End-to-End Machine Learning Project Part-2A

NIRAV_RAJ · October 29, 2020, 5:22pm

I did not understand the whole program.

End-to-End Machine Learning Project Part-2

To make this notebook’s output identical at every run

np.random.seed(42)

np.random.permutation(5)

def split_train_set(data,test_ratio):

shuffled_indices=np.random.permutation(len(data))

test_set_size=int(len(data)*test_ratio)

test_indices=shuffled_indices[:test_set_size]
train_indices=shuffled_indices[test_set_size]

return data.iloc[train_indices],data.iloc[test_indices]

train_set,test_set = split_train_test(housing,0.2)

print(len(train_set),"train+",len(test_set),"test")

Please tell me the steps.

Please reply.

sgiri · October 30, 2020, 12:26pm

Basically, here we have tried to create our own method to split the data into training and test set.

Please try to experiment with each of the methods separately.

sgiri · October 30, 2020, 12:34pm

np.random.permutation(num) generates all the number from 0 upto num-1 in ramdom order.

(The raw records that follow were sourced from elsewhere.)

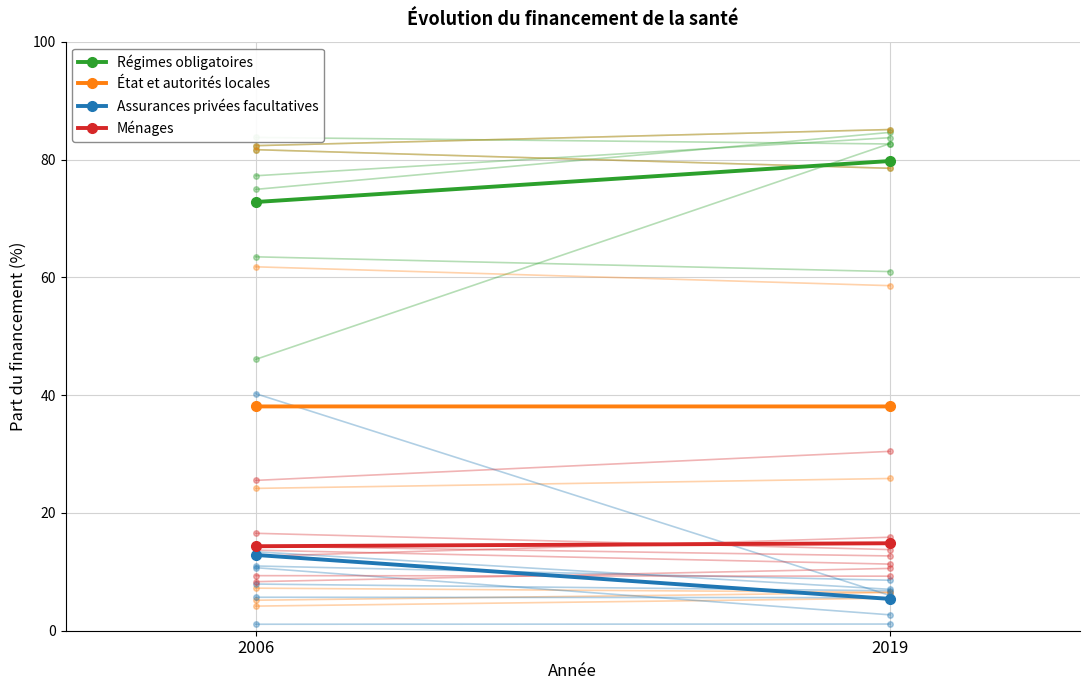

What is the value of the État et autorités locales point at the 2nd from the left?

38.1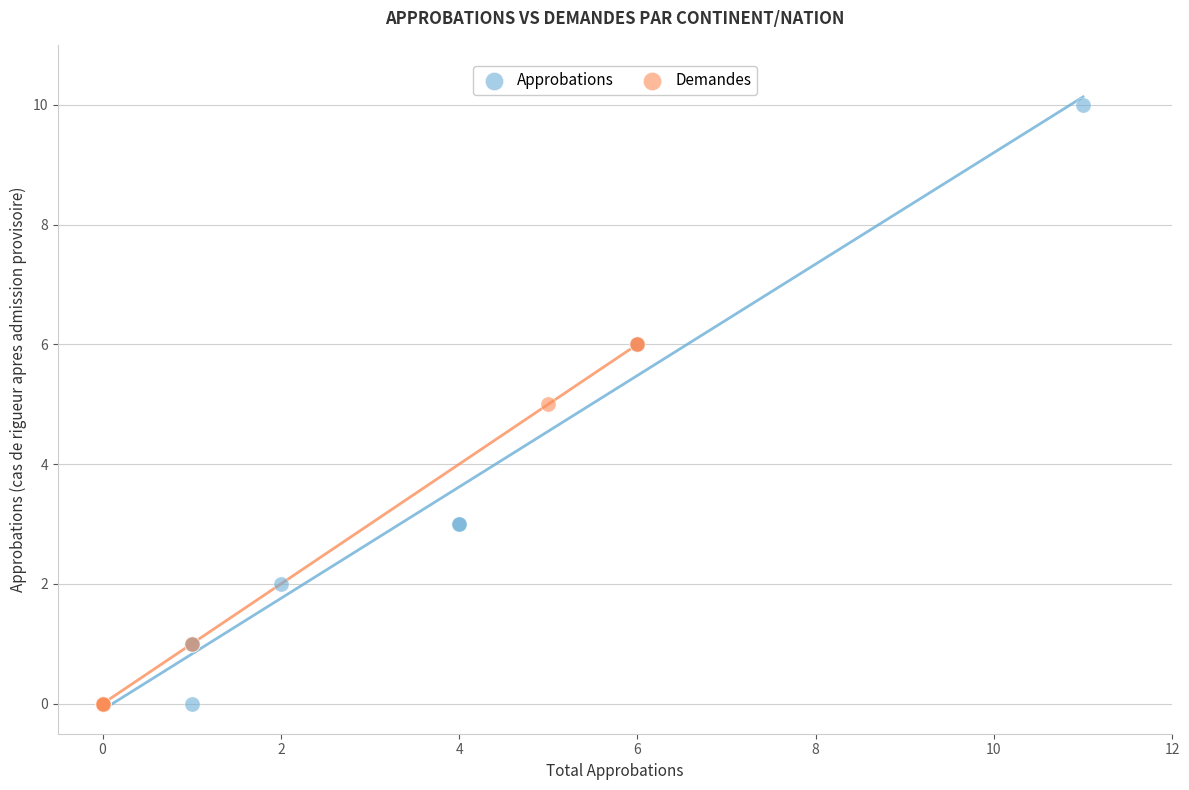

Which series has the widest spread of Y values?

Approbations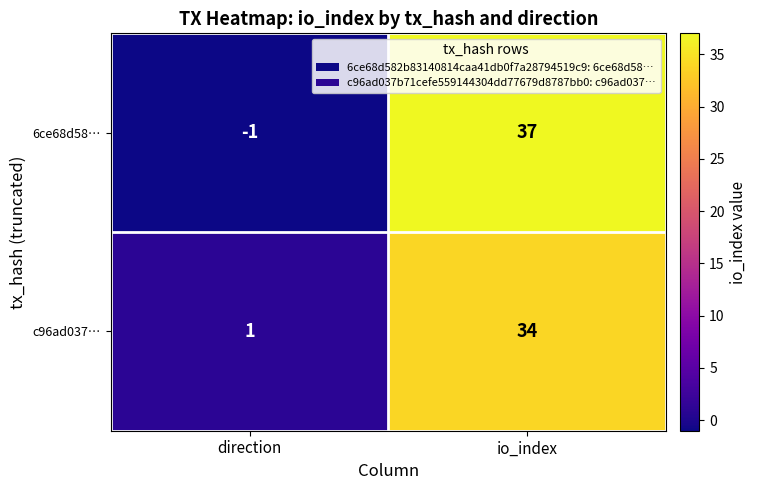

The 6ce68d58… series shows -1 at direction. True or false?

True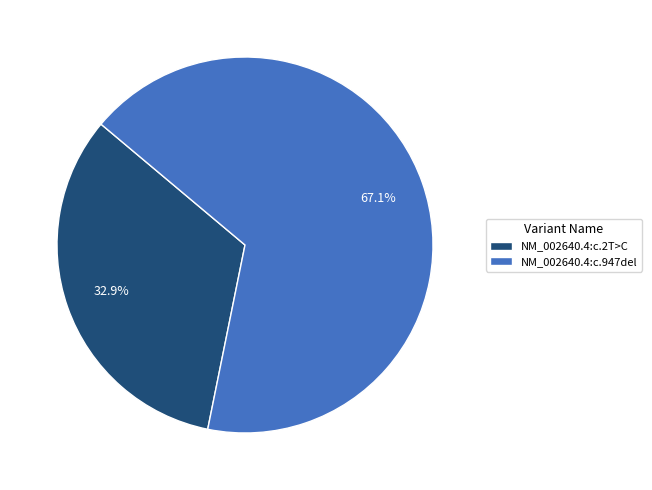

To the nearest percent, what portion does NM_002640.4:c.947del represent?

67%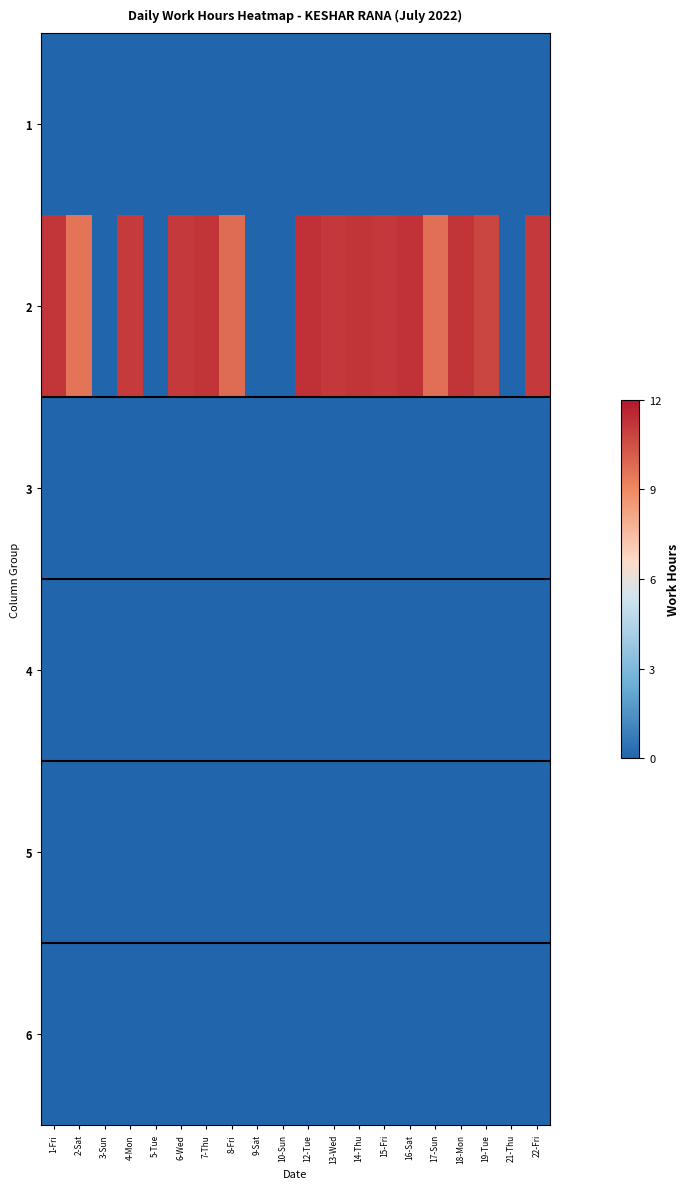

At which category is the sum across all series the highest?

12-Tue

Picks first few records to test_indices and rest into train_indices.

Picks the records from data at the train_indices and at test_indices and returns a tuple containing the two.

NIRAV_RAJ · October 31, 2020, 1:06pm

i did not understand.

“returns a tuple containing the two.”

data.iloc[train_indices],data.iloc[test_indices]

How can i return a tuple?

Please tell me the steps.

Please reply.